(Excerpted text)
════════
Skip to content

Connectors Reference

Connectors let you import data from external sources into Tilde repositories. During import, objects are copied from the source into Tilde's storage, so reads are served locally without depending on the original source.

Overview

Connectors are managed at the organization level and can be attached to one or more repositories. Once attached, you can run import jobs that stream object metadata from the source into the repository.

Lifecycle

  1. Create a connector in your organization with source credentials
  2. Attach the connector to a repository
  3. Import data from the source into the repository
  4. Read imported objects — Tilde proxies reads through the connector

How Imports Work

When you import data:

  • Tilde lists objects from the source (e.g., an S3 prefix)
  • Each object is copied into Tilde's local block storage (up to 10 objects are transferred concurrently)
════════
(Instruction A)
Using the connectors reference, decide whether each statement agrees with it: (i) Connectors are managed at the repository level. (ii) Up to 10 objects are transferred concurrently during an import. (iii) A connector can be attached to only one repository. For each, answer yes or no and quote the words that decide it.

(Dataset excerpts)
════════
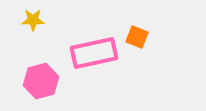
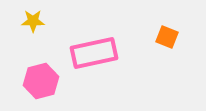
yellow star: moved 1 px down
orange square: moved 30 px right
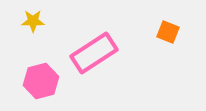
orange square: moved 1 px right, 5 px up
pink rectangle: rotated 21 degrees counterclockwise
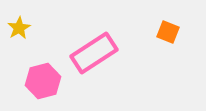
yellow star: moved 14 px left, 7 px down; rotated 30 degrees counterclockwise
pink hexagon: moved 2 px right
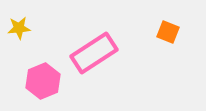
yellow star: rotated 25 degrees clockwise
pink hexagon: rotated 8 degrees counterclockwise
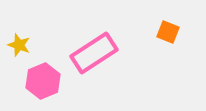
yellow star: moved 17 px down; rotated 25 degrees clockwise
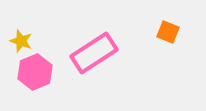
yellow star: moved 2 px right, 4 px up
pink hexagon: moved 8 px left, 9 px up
════════
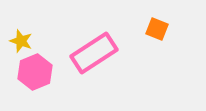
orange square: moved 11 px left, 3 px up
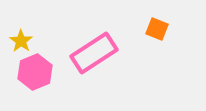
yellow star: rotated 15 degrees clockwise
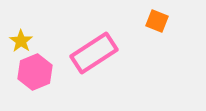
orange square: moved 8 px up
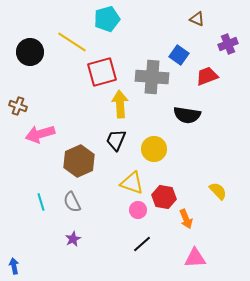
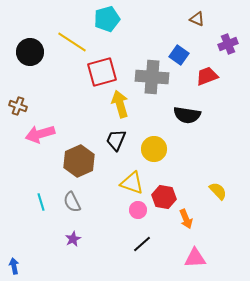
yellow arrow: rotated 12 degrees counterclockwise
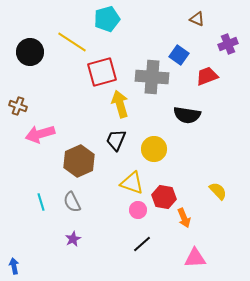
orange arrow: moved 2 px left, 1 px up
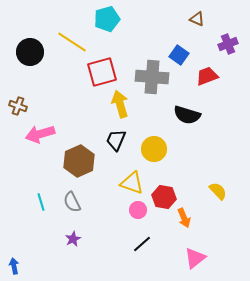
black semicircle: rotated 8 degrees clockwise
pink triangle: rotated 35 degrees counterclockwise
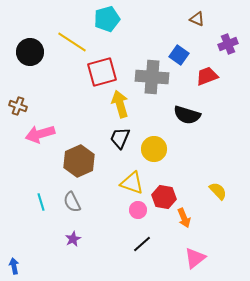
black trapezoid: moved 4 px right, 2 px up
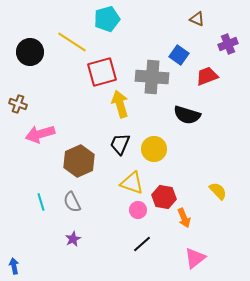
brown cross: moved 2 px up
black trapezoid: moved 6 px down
════════
(Instruction B)
In the rows, reproduce the part that opens with the line containing "yellow star: rotated 25 degrees clockwise" and closes with the line containing "yellow star: moved 17", and leave out the pictures.

(Exercise answer A)
(i) No: "Connectors are managed at the organization level"
(ii) Yes: "up to 10 objects are transferred concurrently"
(iii) No: "can be attached to one or more repositories"

(Exercise answer B)
yellow star: rotated 25 degrees clockwise
pink hexagon: rotated 8 degrees counterclockwise
yellow star: moved 17 px down; rotated 25 degrees clockwise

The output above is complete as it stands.